Print

Print


On Dec 13, 2007, at 10:33 AM, Eric Lease Morgan wrote:

>> Put another way, if I want to use repository using
>> NET::OAI::Harvester to read repository data in a
>> form other than DC will I need to write an additional
>> module such as NET::OAI::Record::MARCXML?
>
> But I'm lazy, and even though it is not the best solution, I will
> explore another option. Specifically, I will use oai_dump (which
> comes with N::O::H), change the metadata scheme from oai_dc to
> marc21, run the script, and parse the resulting XML. If I'm lucky
> my parser will able to be written as a SAX filter that can be added
> to the N::O::H distribution. In the meantime, at least I will have
> the data. Wish me luck.



After getting most of my MARCXML/SAX parser written, Ed Summmers
presented me with a couple of Perl modules allowing me to return
MARC::Record objects from the harvest of OAI repositories supporting
the marc21 metadata schema. This is originally what I wanted to do.
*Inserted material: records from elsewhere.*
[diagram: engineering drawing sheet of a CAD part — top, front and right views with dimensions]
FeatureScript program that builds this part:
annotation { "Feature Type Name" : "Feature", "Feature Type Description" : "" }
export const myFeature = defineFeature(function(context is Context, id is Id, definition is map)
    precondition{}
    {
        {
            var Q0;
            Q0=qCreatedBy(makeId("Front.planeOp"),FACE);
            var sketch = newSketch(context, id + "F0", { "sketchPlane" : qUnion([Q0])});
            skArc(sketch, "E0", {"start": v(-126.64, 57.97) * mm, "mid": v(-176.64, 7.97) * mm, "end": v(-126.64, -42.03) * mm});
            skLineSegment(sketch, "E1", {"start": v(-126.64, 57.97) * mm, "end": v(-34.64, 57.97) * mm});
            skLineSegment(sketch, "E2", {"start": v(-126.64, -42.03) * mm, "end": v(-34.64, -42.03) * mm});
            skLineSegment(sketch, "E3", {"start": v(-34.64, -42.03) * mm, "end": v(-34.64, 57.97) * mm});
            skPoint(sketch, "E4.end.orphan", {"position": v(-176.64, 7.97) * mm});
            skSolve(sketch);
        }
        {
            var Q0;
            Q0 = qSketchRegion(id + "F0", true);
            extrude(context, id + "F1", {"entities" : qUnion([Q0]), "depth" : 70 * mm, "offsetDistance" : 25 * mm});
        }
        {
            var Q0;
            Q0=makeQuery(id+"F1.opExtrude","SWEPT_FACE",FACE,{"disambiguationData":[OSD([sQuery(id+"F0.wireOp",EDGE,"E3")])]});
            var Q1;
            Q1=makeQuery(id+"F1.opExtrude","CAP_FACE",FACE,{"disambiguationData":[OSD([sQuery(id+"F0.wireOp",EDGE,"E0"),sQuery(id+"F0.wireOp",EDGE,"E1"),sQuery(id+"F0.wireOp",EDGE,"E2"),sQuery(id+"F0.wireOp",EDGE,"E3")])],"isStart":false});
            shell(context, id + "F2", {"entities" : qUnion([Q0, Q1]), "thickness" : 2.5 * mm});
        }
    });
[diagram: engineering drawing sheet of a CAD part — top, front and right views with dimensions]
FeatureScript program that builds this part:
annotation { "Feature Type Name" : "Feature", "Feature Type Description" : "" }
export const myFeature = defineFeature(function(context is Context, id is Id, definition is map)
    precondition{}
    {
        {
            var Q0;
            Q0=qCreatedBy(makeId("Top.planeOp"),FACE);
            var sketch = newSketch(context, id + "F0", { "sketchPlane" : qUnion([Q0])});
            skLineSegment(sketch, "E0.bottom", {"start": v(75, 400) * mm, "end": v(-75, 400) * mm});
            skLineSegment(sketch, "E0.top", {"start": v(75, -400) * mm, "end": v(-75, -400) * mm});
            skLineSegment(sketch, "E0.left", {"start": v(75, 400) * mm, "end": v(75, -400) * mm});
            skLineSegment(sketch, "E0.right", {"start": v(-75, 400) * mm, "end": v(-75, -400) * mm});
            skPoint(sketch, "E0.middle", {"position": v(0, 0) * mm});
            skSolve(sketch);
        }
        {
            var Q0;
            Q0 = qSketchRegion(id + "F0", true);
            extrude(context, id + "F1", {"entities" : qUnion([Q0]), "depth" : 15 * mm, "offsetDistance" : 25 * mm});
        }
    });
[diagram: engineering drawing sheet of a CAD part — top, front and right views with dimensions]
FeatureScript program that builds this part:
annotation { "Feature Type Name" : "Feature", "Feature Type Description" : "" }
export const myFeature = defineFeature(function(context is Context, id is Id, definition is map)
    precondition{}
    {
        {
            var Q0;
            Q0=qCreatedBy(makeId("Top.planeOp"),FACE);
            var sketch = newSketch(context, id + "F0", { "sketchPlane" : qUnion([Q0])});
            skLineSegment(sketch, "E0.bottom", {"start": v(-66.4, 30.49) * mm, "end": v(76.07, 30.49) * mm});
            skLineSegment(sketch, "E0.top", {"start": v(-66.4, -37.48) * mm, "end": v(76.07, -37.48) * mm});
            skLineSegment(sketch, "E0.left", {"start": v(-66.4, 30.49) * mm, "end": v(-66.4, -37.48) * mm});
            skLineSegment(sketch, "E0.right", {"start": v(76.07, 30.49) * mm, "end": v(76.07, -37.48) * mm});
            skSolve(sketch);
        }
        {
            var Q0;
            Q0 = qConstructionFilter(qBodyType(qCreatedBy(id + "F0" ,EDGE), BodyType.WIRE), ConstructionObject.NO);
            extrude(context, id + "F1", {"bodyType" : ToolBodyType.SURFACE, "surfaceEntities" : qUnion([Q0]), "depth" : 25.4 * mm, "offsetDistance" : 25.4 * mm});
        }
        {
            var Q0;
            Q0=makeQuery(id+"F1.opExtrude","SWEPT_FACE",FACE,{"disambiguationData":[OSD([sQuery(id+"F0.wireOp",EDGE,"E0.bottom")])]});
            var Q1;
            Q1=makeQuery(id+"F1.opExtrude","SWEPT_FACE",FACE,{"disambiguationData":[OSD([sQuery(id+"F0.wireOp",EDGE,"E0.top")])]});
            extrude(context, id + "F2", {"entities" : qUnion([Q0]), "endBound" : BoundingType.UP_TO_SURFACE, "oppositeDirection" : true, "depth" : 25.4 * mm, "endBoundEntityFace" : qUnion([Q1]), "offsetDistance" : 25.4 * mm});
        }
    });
Using this technology I was able to harvest the metadata (MARC
records) of 70,000 University of Michigan digitized books (MBooks). I
then fed them to an indexer -- Zebra -- that reads raw MARC very
well, and provided a rudimentary interface to the index via SRU:

   http://infomotions.com/ii/

In the end the process was almost trivial and can easily be expanded
to include other types of content.

Thank you to all who helped along the way!

--
Eric Lease Morgan
University Libraries of Notre Dame

(574) 631-8604